Proof. Let $p$ be an odd prime, and $g$ a primitive root of $p$. We prove that $-g$ is a primitive root if and only if $p\equiv 1(\mathit{mod}4)$.

• If $p\equiv 3(\mathit{mod}4)$, then $p=4k+3,k\in \mathbb{N}$. Since $g^{(p-1)∕2}\equiv -1(\mathit{mod}p)$ (see Problem 15),

  $${(-g)}^{(p-1)∕2}={(-1)}^{2k+1}{g}^{(p-1)∕2}\equiv 1(\mathit{mod}p),$$

  thus $-g$ is not a primitive root.

• If $p\equiv 1(\mathit{mod}4)$, then $p=4k+1,k\in \mathbb{N}$. Let $d$ be a positive integer such that $d\mid p-1,d\ne p-1$, so that $p-1=\mathit{ld},l\ge 2$. To prove that $-g$ is a primitive root modulo $p$, it suffices to show that ${(-g)}^d\not\equiv 1(\mathit{mod}p)$.

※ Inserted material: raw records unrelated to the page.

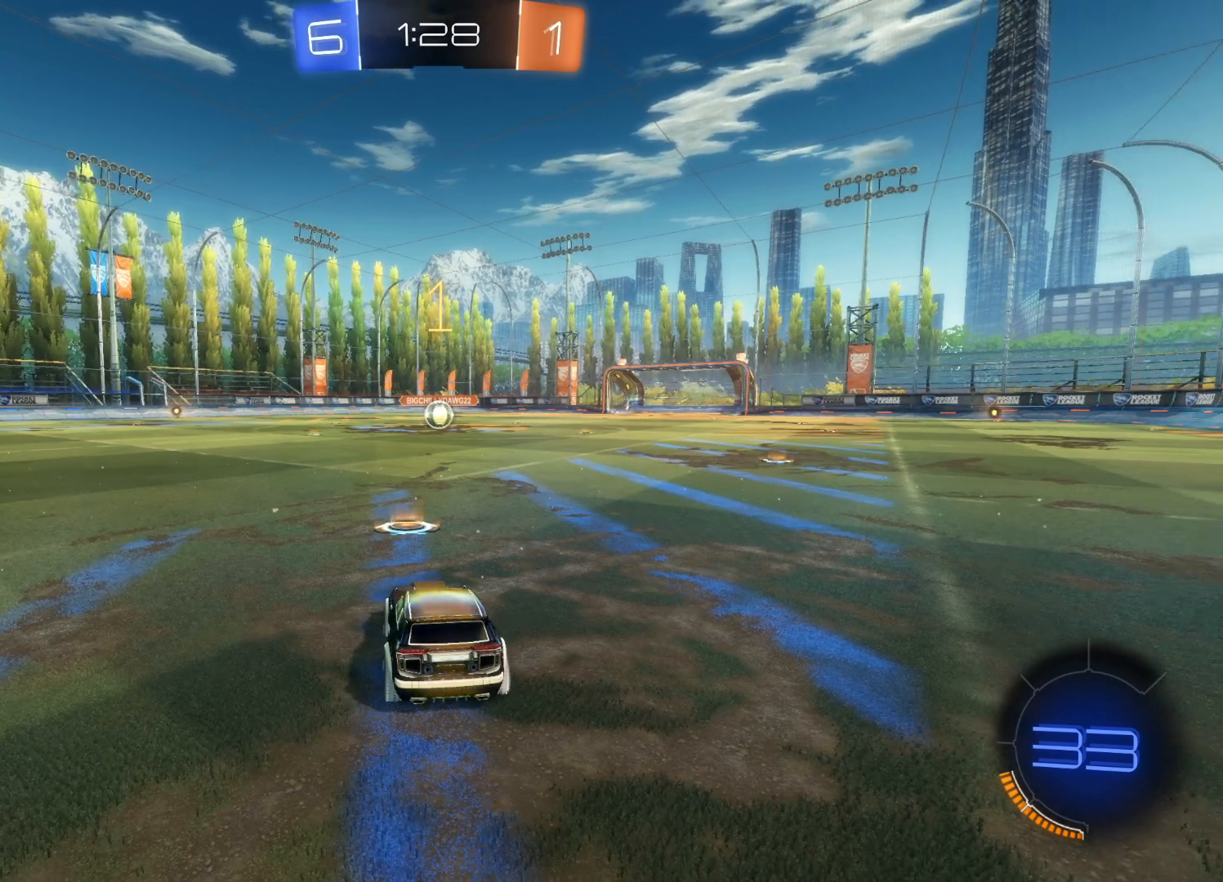
{"buttons": ["CIRCLE", "R2"], "left_stick": "center", "right_stick": "center", "events": []}
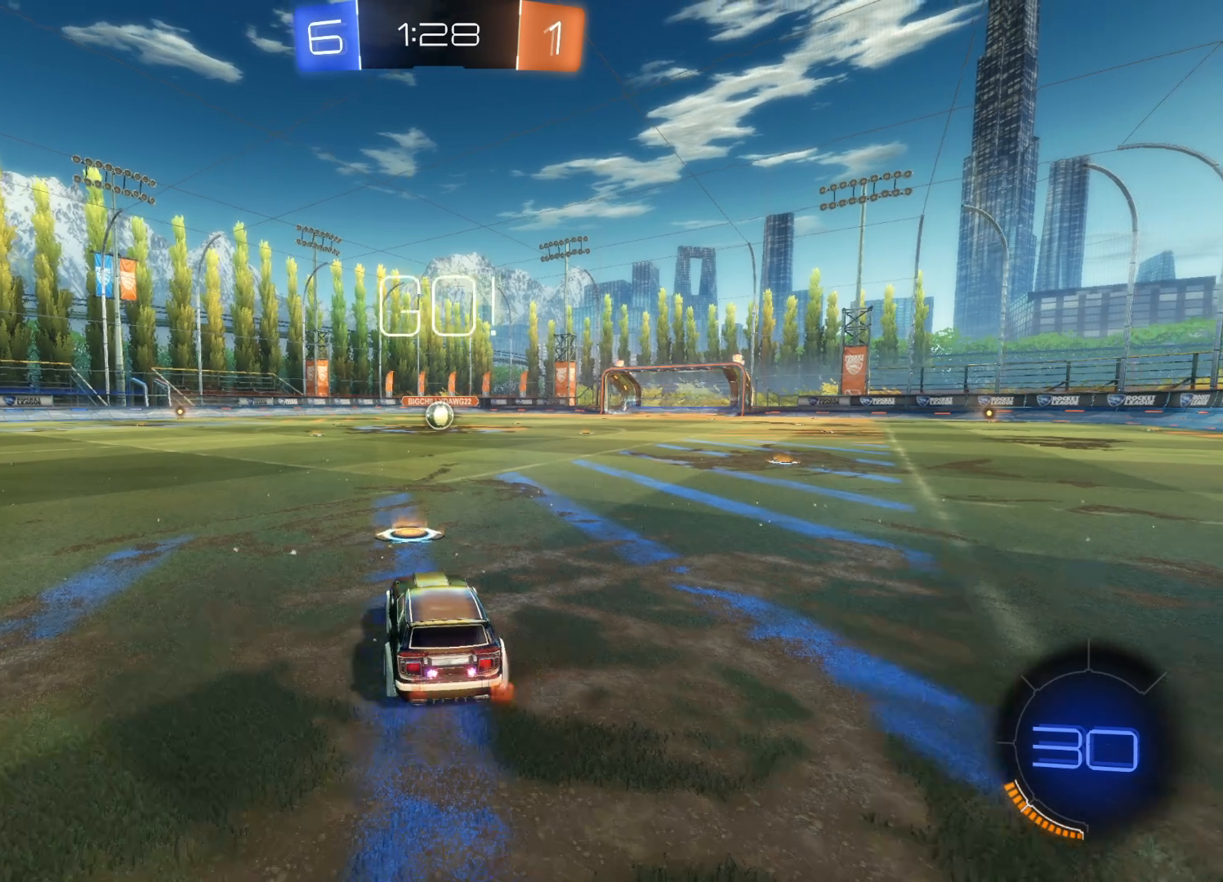
{"buttons": ["CIRCLE", "R2"], "left_stick": "right", "right_stick": "center", "events": [[483, "left_stick", "right"]]}
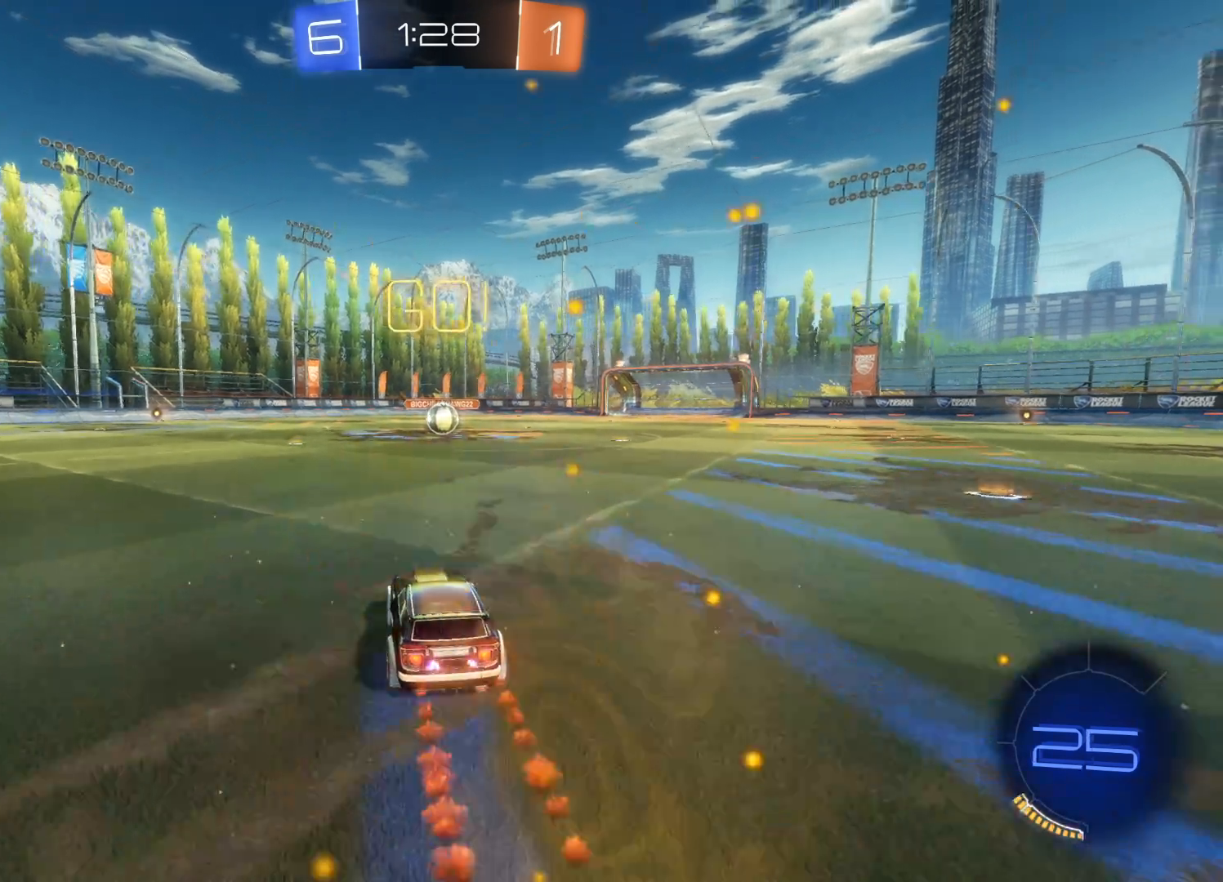
{"buttons": ["CIRCLE", "R2"], "left_stick": "center", "right_stick": "center", "events": [[100, "left_stick", "center"]]}
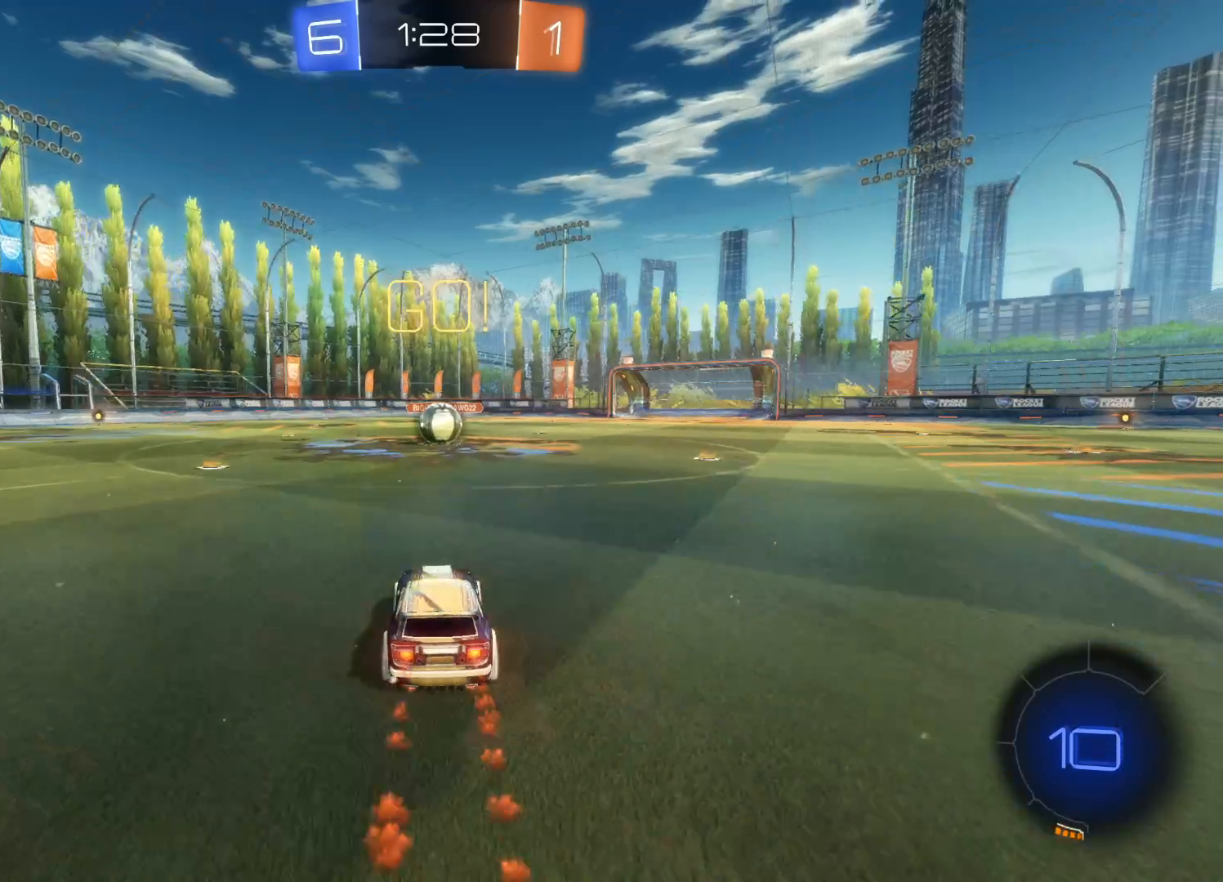
{"buttons": ["CIRCLE", "R2"], "left_stick": "center", "right_stick": "center", "events": []}
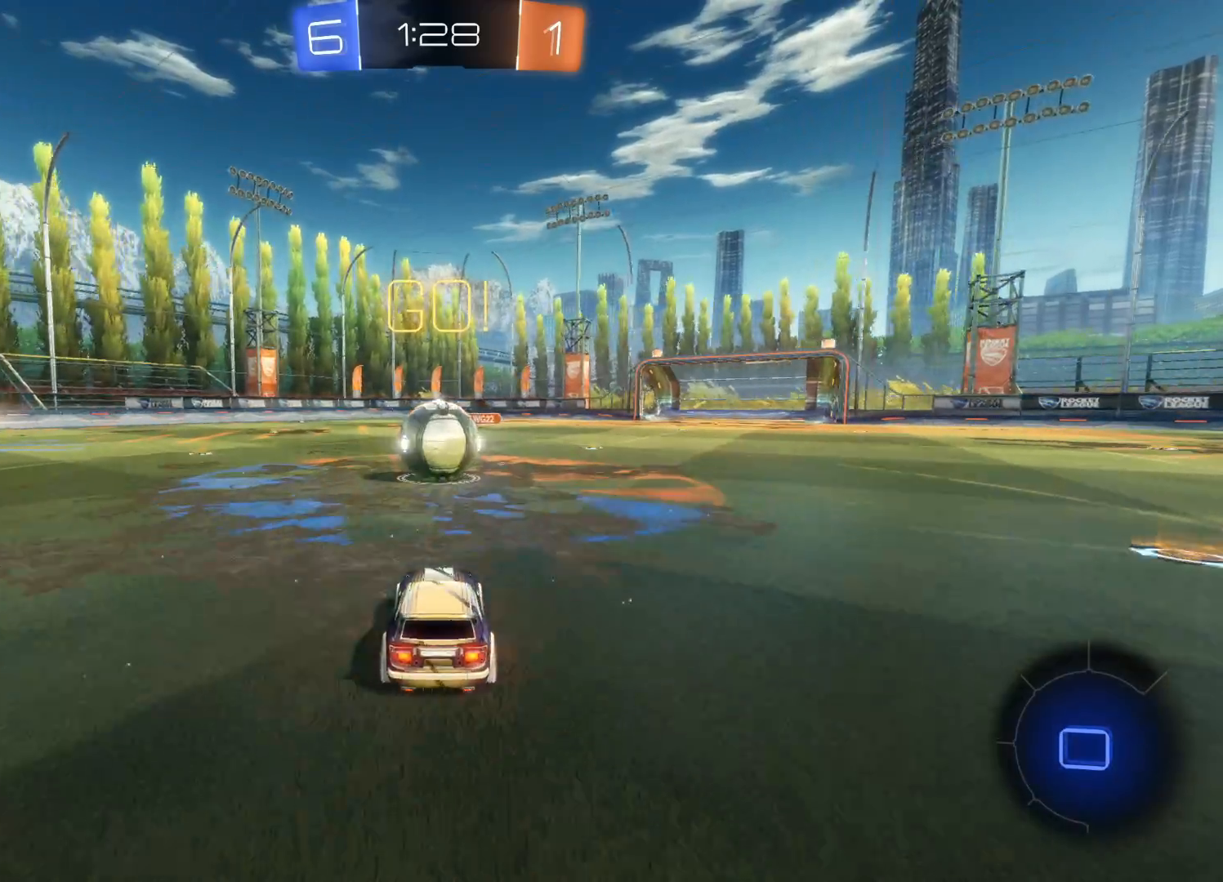
{"buttons": ["CROSS", "R2"], "left_stick": "left", "right_stick": "center", "events": [[33, "left_stick", "right"], [50, "CIRCLE", "up"], [133, "left_stick", "up"], [150, "CROSS", "down"], [216, "left_stick", "up-left"], [250, "CROSS", "up"], [316, "CROSS", "down"], [316, "left_stick", "left"], [416, "CROSS", "up"], [466, "CROSS", "down"]]}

  Assume for contradiction that ${(-g)}^d={(-1)}^d{g}^d\equiv 1(\mathit{mod}p)$. Then, either ${(-1)}^d=1$ and $g^d=1$, or ${(-1)}^d=-1$ and $g^d=-1$.

  In the former case, $g^d=1$. This is impossible since $g$ has order $p-1$ and $1\le d<p-1$.

  In the later case, $d$ is odd, and $g^d=-1$. Then $g^{2d}=1$, where $1<2d\le \mathit{ld}=p-1$. Since the order of $g$ is $p-1$, $2d=p-1$, thus $(p-1)∕2=d$ is odd, in contradiction with $(p-1)∕2=2k$.

  This proves that ${(-g)}^d\not\equiv 1$ for every divisor $d$ of $p-1$ ( $d\ne 1,d\ne p-1$). Therefore $-g$ has order $p-1$ modulo $p$, so $-g$ is a primitive root.

  So $-g$ is a primitive root, or not, according as $p\equiv 1(\mathit{mod}4)$ or $p\equiv 3(\mathit{mod}4)$.